## [GIVEN ENTRIES]
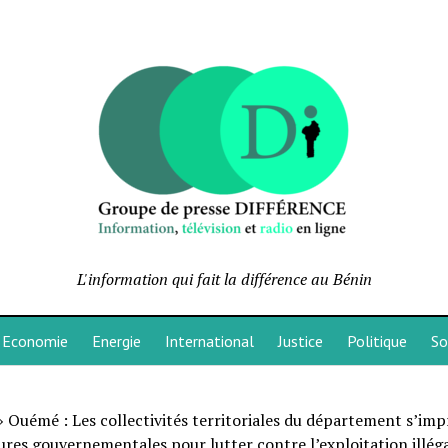
L'information qui fait la différence au Bénin
Economie
Energie
International
Justice
Politique
So
»
Ouémé : Les collectivités territoriales du département s’im
res gouvernementales pour lutter contre l’exploitation illéga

## [YOUR INSTRUCTIONS]
Omitting all pictures, give the preceding listing again exactly.

## [EXERCISE RESULT]
L'information qui fait la différence au Bénin
Economie
Energie
International
Justice
Politique
So
»
Ouémé : Les collectivités territoriales du département s’im
res gouvernementales pour lutter contre l’exploitation illéga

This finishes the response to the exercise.